After his short stint of operational experience in the Battle of Britain, Jeffrey Quill (Supermarine test pilot) had in his report:

"Windscreen Condensation. Internal condensation on the bulletproof glass is a very serious defect. Aircraft operate for long periods at high altitude on patrol and then may descend 20,000 ft. in a few seconds. The aircraft is rendered entirely inoperative as a fighting machine by the fact that the windscreen and sighting line become obscured. Immediate steps must be taken to cure this."
 
It was common enough that I doubt it was due to forgetting any particular procedure. One anecdote I remember but can't recall specifics (so as to find it) told of a Spitfire formation jumping a formation of 190s and the Germans half-rolled and dived for home. As the Spitfires dived after them the author looked left and right at the others in his Section and saw them all scraping their windscreens along with him.

The Spitfire XIV had a de-icing system that sprayed glycol on the windscreen. Many American fighters (Kittyhawk, Lightning, Mustang) had warm air from the coolant radiator blast directly onto the armoured glass.

The Airacobra and some Mustangs also had glycol spray.
 
Alan Deere wrote that the problem of misted over cockpits was never solved in British aircraft during World War II.
 
From what I can tell the Meteor might have been good in this regard.

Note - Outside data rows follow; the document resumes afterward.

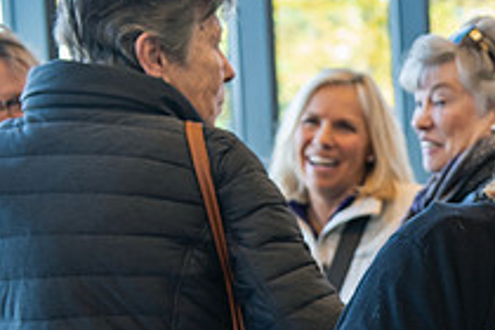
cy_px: 270
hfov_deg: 16.8
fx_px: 1595
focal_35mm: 116
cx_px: 601
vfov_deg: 11.8
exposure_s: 1/200
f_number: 3.2
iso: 640
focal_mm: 42
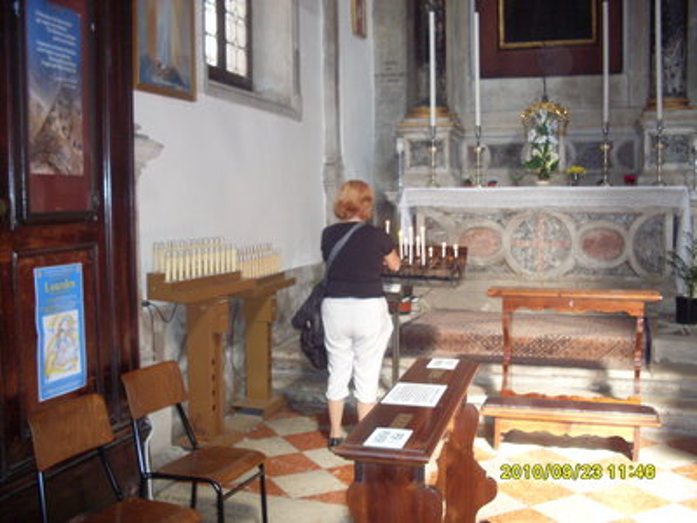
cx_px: 348
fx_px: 765
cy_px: 262
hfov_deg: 49.0
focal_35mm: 38
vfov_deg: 37.7
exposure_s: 1/45
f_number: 2.8
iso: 200
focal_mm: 6.3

The windscreen used the "dry air sandwich" method, internal moisture was prevented with silica-gel containers, and there was a windscreen de-icing pump.
 
Any information on whether the bubbletop P-47s had any trouble with condensation or icing that the razorback versions? (aside from the good cockpit heating, I'm wondering if the canopy geometry had an effect)

Also, I was replying more to the issues of the Spitfire being unbearably cold and without heating than without defrosting/defogging. It's plenty believable that the heating ventilation system wasn't oriented/ducted in a way that facilitated windscreen heating/drying. Having wholely inadequate/nonexistent heating for the pilot is more the issue that confuses me. (post Spitfire II/BoB in particular)
 
i remember reading about the early 38s...that either didnt have a heater or it wasnt very effective.


Heating was insuficient. The solution for the problem was provided once second geneartor was installed (early 1944), the greater supply of electric power meant that guns were heated electrically, so the stream of hot air that previously was heating the guns was re-routed to the cockpit.
 
Heating was insuficient. The solution for the problem was provided once second geneartor was installed (early 1944), the greater supply of electric power meant that guns were heated electrically, so the stream of hot air that previously was heating the guns was re-routed to the cockpit.
Hadn't considered it before, but I wonder if they could have added a heater core as part of the intercooler system on the early P-38s ... then again, probably a big engineering pain there too given they were air to air intercoolers. Still, with the radiator cooling lines all routed to the aft portion of the booms, that leaves the turbo/manifold/intercooler ducting and oil coolers as the main sources of heat anywhere close to the cockpit. (without greatly expanding the coolant loop for the radiators)

I suppose air bled off the turbocharger manifold before reaching the intercoolers could work too. Hot, pressurized air ducted and blended into the cockpit ventilation system. That'd probably be much simpler than any sort of expanded heater core arrangement.